Return every line below verbatim, leaving out the pictures.
___
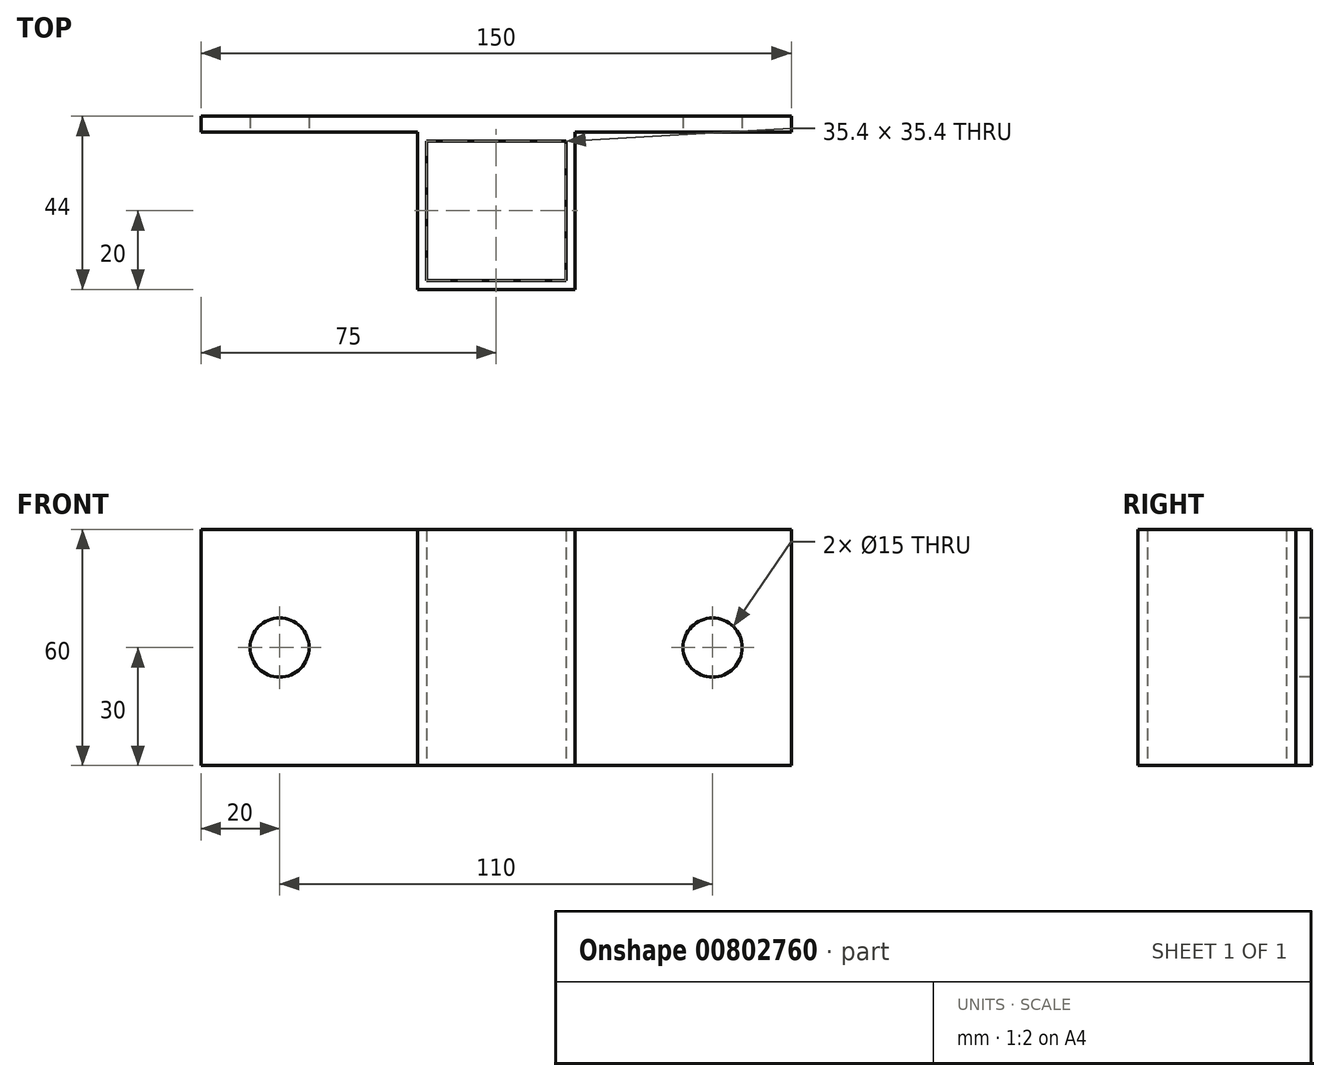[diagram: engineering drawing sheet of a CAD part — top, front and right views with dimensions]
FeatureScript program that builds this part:
annotation { "Feature Type Name" : "Feature", "Feature Type Description" : "" }
export const myFeature = defineFeature(function(context is Context, id is Id, definition is map)
    precondition{}
    {
        {
            var Q0;
            Q0=qCreatedBy(makeId("Top.planeOp"),FACE);
            var sketch = newSketch(context, id + "F0", { "sketchPlane" : qUnion([Q0])});
            skLineSegment(sketch, "E0.bottom", {"start": v(20, 20) * mm, "end": v(-20, 20) * mm});
            skLineSegment(sketch, "E0.top", {"start": v(20, -20) * mm, "end": v(-20, -20) * mm});
            skLineSegment(sketch, "E0.left", {"start": v(20, 20) * mm, "end": v(20, -20) * mm});
            skLineSegment(sketch, "E0.right", {"start": v(-20, 20) * mm, "end": v(-20, -20) * mm});
            skPoint(sketch, "E0.middle", {"position": v(0, 0) * mm});
            skLineSegment(sketch, "E1.bottom", {"start": v(-75, 20) * mm, "end": v(75, 20) * mm});
            skLineSegment(sketch, "E1.top", {"start": v(-75, 24) * mm, "end": v(75, 24) * mm});
            skLineSegment(sketch, "E1.left", {"start": v(-75, 20) * mm, "end": v(-75, 24) * mm});
            skLineSegment(sketch, "E1.right", {"start": v(75, 20) * mm, "end": v(75, 24) * mm});
            skLineSegment(sketch, "E2.bottom", {"start": v(17.7, 17.7) * mm, "end": v(-17.7, 17.7) * mm});
            skLineSegment(sketch, "E2.top", {"start": v(17.7, -17.7) * mm, "end": v(-17.7, -17.7) * mm});
            skLineSegment(sketch, "E2.left", {"start": v(17.7, 17.7) * mm, "end": v(17.7, -17.7) * mm});
            skLineSegment(sketch, "E2.right", {"start": v(-17.7, 17.7) * mm, "end": v(-17.7, -17.7) * mm});
            skSolve(sketch);
        }
        {
            var Q0;
            Q0=makeQuery(id+"F0.imprint","IMPRINT",FACE,{"disambiguationData":[TD([[makeQuery(id+"F0.imprint","IMPRINT",EDGE,{"derivedFrom":sQuery(id+"F0.wireOp",EDGE,"E1.top")}),-1.0]])]});
            var Q1;
            Q1=makeQuery(id+"F0.imprint","IMPRINT",FACE,{"disambiguationData":[TD([[makeQuery(id+"F0.imprint","IMPRINT",EDGE,{"derivedFrom":sQuery(id+"F0.wireOp",EDGE,"E0.top")}),-1.0]])]});
            extrude(context, id + "F1", {"entities" : qUnion([Q0, Q1]), "depth" : 60 * mm, "offsetDistance" : 25 * mm});
        }
        {
            var Q0;
            Q0=makeQuery(id+"F1.opExtrude","SWEPT_FACE",FACE,{"disambiguationData":[OSD([sQuery(id+"F0.wireOp",EDGE,"E1.bottom")])]});
            var sketch = newSketch(context, id + "F2", { "sketchPlane" : qUnion([Q0])});
            skCircle(sketch, "E3", {"center": v(-55, 30) * mm, "radius": 7.5 * mm});
            skCircle(sketch, "E4", {"center": v(55, 30) * mm, "radius": 7.5 * mm});
            skSolve(sketch);
        }
        {
            var Q0;
            Q0=makeQuery(id+"F2.imprint","IMPRINT",FACE,{"disambiguationData":[TD([[makeQuery(id+"F2.imprint","IMPRINT",EDGE,{"derivedFrom":sQuery(id+"F2.wireOp",EDGE,"E3")}),1.0]])]});
            var Q1;
            Q1=makeQuery(id+"F2.imprint","IMPRINT",FACE,{"disambiguationData":[TD([[makeQuery(id+"F2.imprint","IMPRINT",EDGE,{"derivedFrom":sQuery(id+"F2.wireOp",EDGE,"E4")}),1.0]])]});
            extrude(context, id + "F3", {"entities" : qUnion([Q0, Q1]), "operationType" : NewBodyOperationType.REMOVE, "endBound" : BoundingType.THROUGH_ALL, "oppositeDirection" : true, "depth" : 25 * mm, "offsetDistance" : 25 * mm});
        }
    });
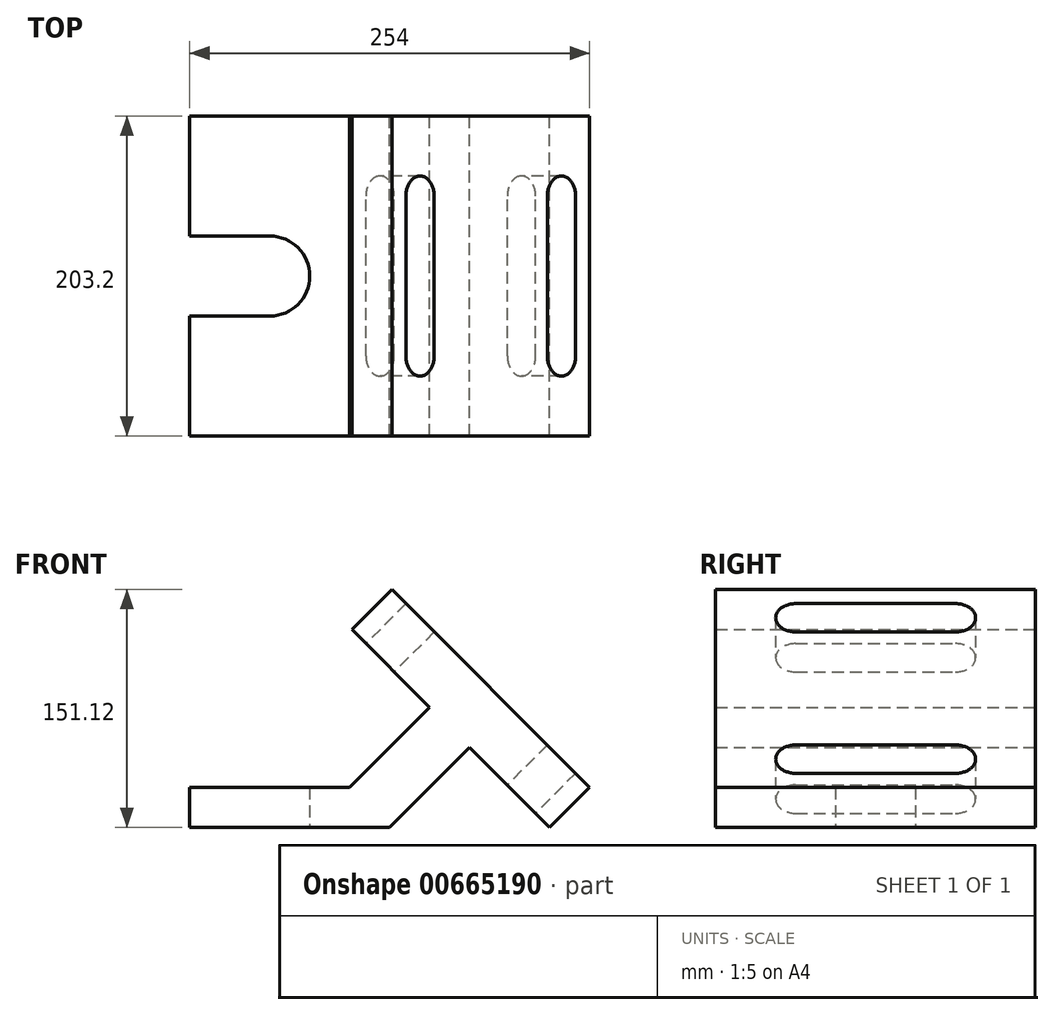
___
• [Complete output]:
[diagram: engineering drawing sheet of a CAD part — top, front and right views with dimensions]
FeatureScript program that builds this part:
annotation { "Feature Type Name" : "Feature", "Feature Type Description" : "" }
export const myFeature = defineFeature(function(context is Context, id is Id, definition is map)
    precondition{}
    {
        {
            var Q0;
            Q0=qCreatedBy(makeId("Top.planeOp"),FACE);
            var sketch = newSketch(context, id + "F0", { "sketchPlane" : qUnion([Q0])});
            skLineSegment(sketch, "E0.bottom", {"start": v(20, 20) * mm, "end": v(-20, 20) * mm});
            skLineSegment(sketch, "E0.top", {"start": v(20, -20) * mm, "end": v(-20, -20) * mm});
            skLineSegment(sketch, "E0.left", {"start": v(20, 20) * mm, "end": v(20, -20) * mm});
            skLineSegment(sketch, "E0.right", {"start": v(-20, 20) * mm, "end": v(-20, -20) * mm});
            skPoint(sketch, "E0.middle", {"position": v(0, 0) * mm});
            skLineSegment(sketch, "E1.bottom", {"start": v(-75, 20) * mm, "end": v(75, 20) * mm});
            skLineSegment(sketch, "E1.top", {"start": v(-75, 24) * mm, "end": v(75, 24) * mm});
            skLineSegment(sketch, "E1.left", {"start": v(-75, 20) * mm, "end": v(-75, 24) * mm});
            skLineSegment(sketch, "E1.right", {"start": v(75, 20) * mm, "end": v(75, 24) * mm});
            skLineSegment(sketch, "E2.bottom", {"start": v(17.7, 17.7) * mm, "end": v(-17.7, 17.7) * mm});
            skLineSegment(sketch, "E2.top", {"start": v(17.7, -17.7) * mm, "end": v(-17.7, -17.7) * mm});
            skLineSegment(sketch, "E2.left", {"start": v(17.7, 17.7) * mm, "end": v(17.7, -17.7) * mm});
            skLineSegment(sketch, "E2.right", {"start": v(-17.7, 17.7) * mm, "end": v(-17.7, -17.7) * mm});
            skSolve(sketch);
        }
        {
            var Q0;
            Q0=makeQuery(id+"F0.imprint","IMPRINT",FACE,{"disambiguationData":[TD([[makeQuery(id+"F0.imprint","IMPRINT",EDGE,{"derivedFrom":sQuery(id+"F0.wireOp",EDGE,"E1.top")}),-1.0]])]});
            var Q1;
            Q1=makeQuery(id+"F0.imprint","IMPRINT",FACE,{"disambiguationData":[TD([[makeQuery(id+"F0.imprint","IMPRINT",EDGE,{"derivedFrom":sQuery(id+"F0.wireOp",EDGE,"E0.top")}),-1.0]])]});
            extrude(context, id + "F1", {"entities" : qUnion([Q0, Q1]), "depth" : 60 * mm, "offsetDistance" : 25 * mm});
        }
        {
            var Q0;
            Q0=makeQuery(id+"F1.opExtrude","SWEPT_FACE",FACE,{"disambiguationData":[OSD([sQuery(id+"F0.wireOp",EDGE,"E1.bottom")])]});
            var sketch = newSketch(context, id + "F2", { "sketchPlane" : qUnion([Q0])});
            skCircle(sketch, "E3", {"center": v(-55, 30) * mm, "radius": 7.5 * mm});
            skCircle(sketch, "E4", {"center": v(55, 30) * mm, "radius": 7.5 * mm});
            skSolve(sketch);
        }
        {
            var Q0;
            Q0=makeQuery(id+"F2.imprint","IMPRINT",FACE,{"disambiguationData":[TD([[makeQuery(id+"F2.imprint","IMPRINT",EDGE,{"derivedFrom":sQuery(id+"F2.wireOp",EDGE,"E3")}),1.0]])]});
            var Q1;
            Q1=makeQuery(id+"F2.imprint","IMPRINT",FACE,{"disambiguationData":[TD([[makeQuery(id+"F2.imprint","IMPRINT",EDGE,{"derivedFrom":sQuery(id+"F2.wireOp",EDGE,"E4")}),1.0]])]});
            extrude(context, id + "F3", {"entities" : qUnion([Q0, Q1]), "operationType" : NewBodyOperationType.REMOVE, "endBound" : BoundingType.THROUGH_ALL, "oppositeDirection" : true, "depth" : 25 * mm, "offsetDistance" : 25 * mm});
        }
    });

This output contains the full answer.